THE PROBLEM.
Establish how many lines below contain the string "right". Respond with that number alone.

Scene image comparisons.
++++++
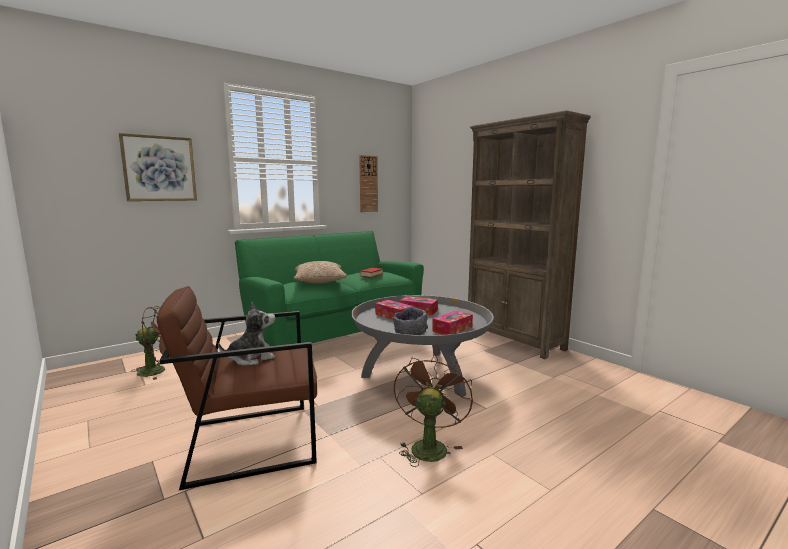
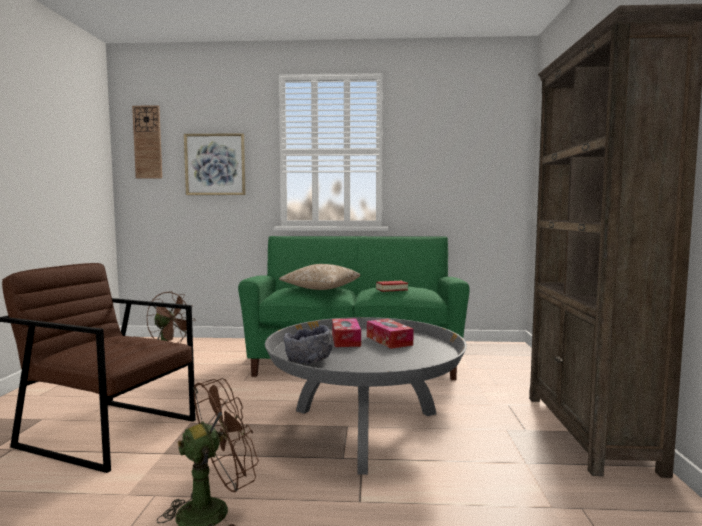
camera: 40 degrees right, 5 degrees down
(251, 358) = (111, 342): plush toy -> none
(368, 184) = (456, 175): wall clock -> wall clock (147, 142)
(452, 329) = (368, 368): tissue box -> none

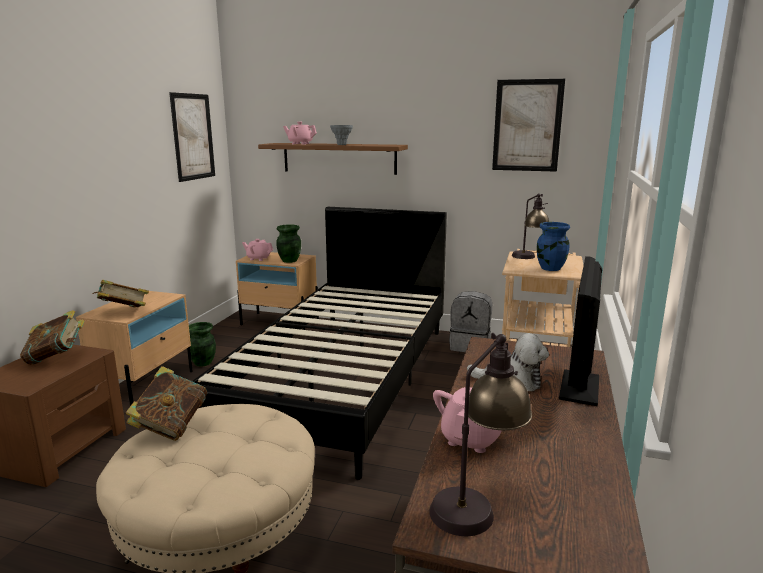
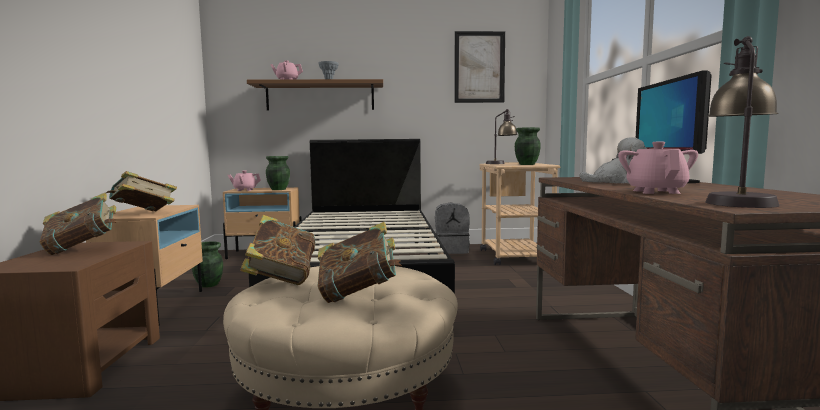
camera: 20 degrees left, 10 degrees down
(193, 137) = (181, 68): picture -> none
(203, 469) = (359, 295): none -> book
(550, 268) = (526, 164): blue vase -> green vase

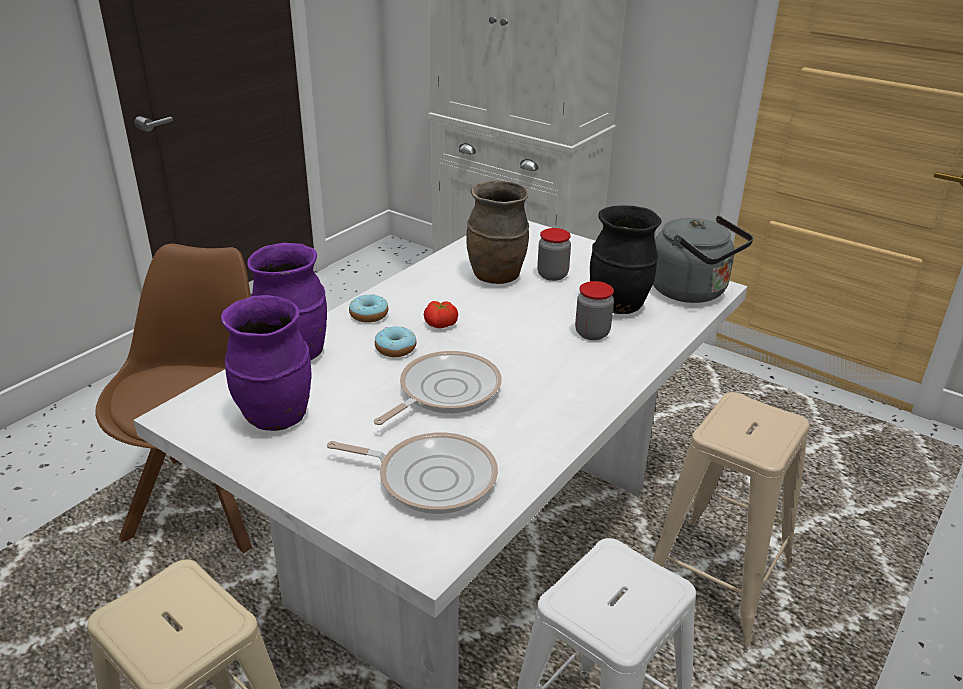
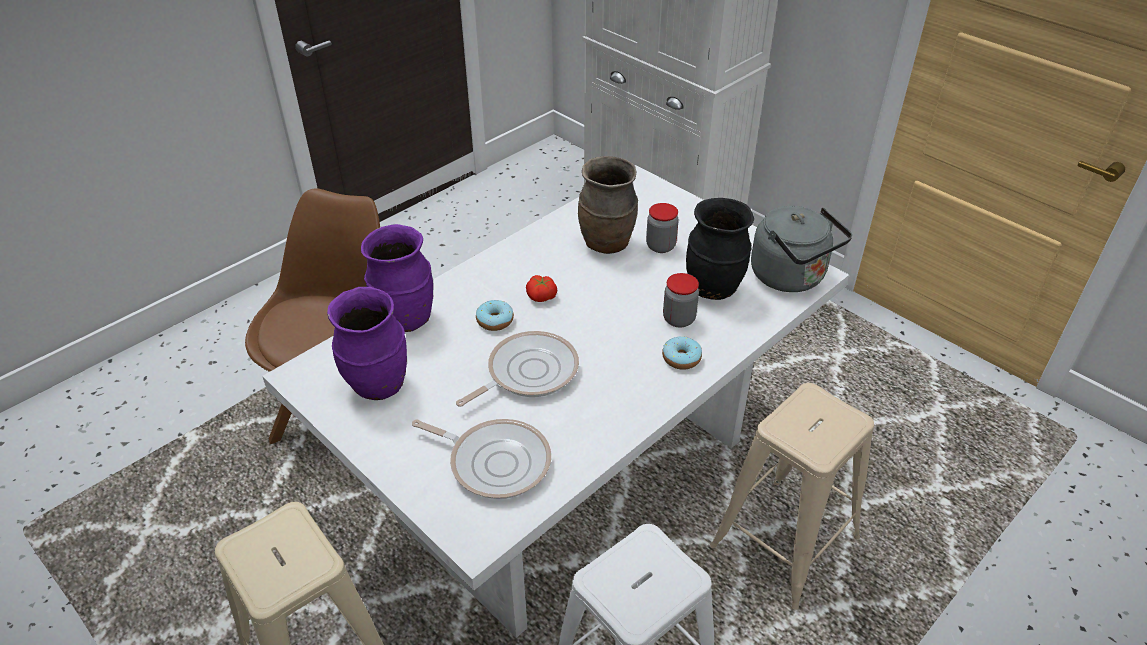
camera: 10 degrees right, 10 degrees up
(369, 315) = (479, 280): donut -> donut (681, 358)

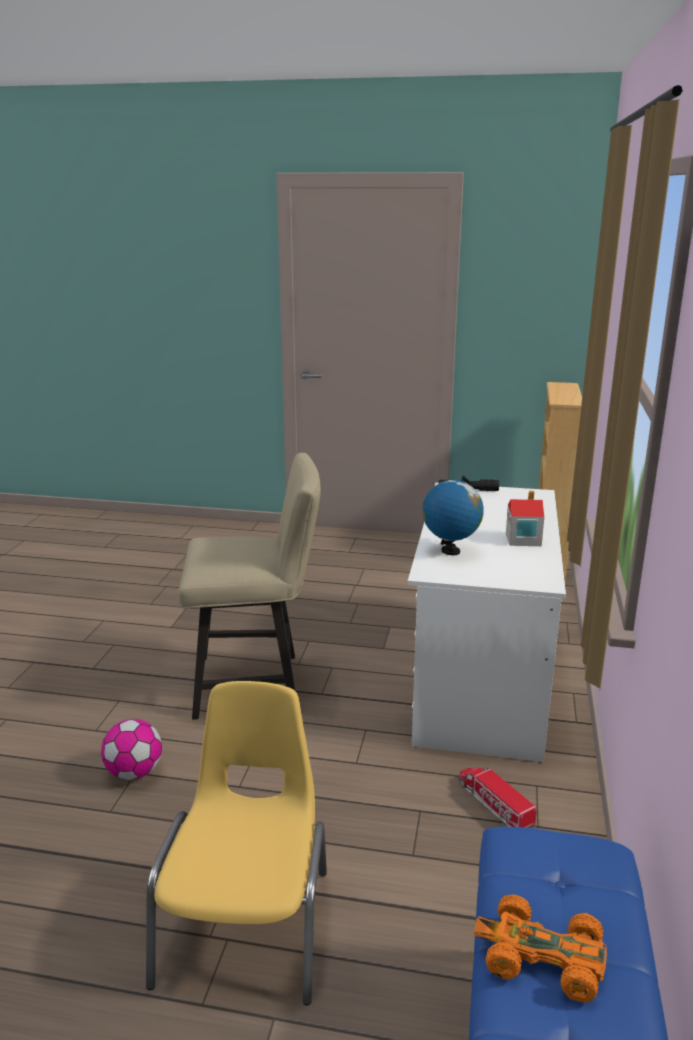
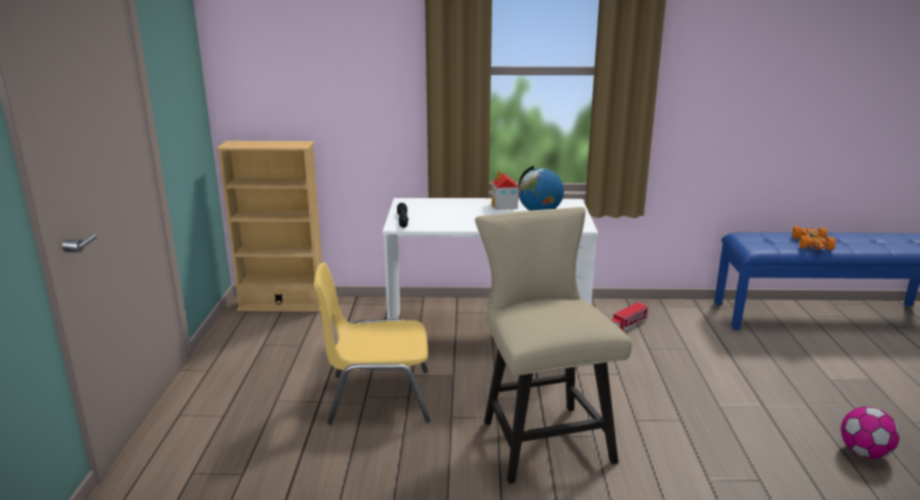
camera: 100 degrees left, 0 degrees up
(134, 773) = (709, 479): football -> football (864, 453)
(247, 924) = (788, 395): yellow chair -> yellow chair (378, 396)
++++++
YOUR RESPONSE.
2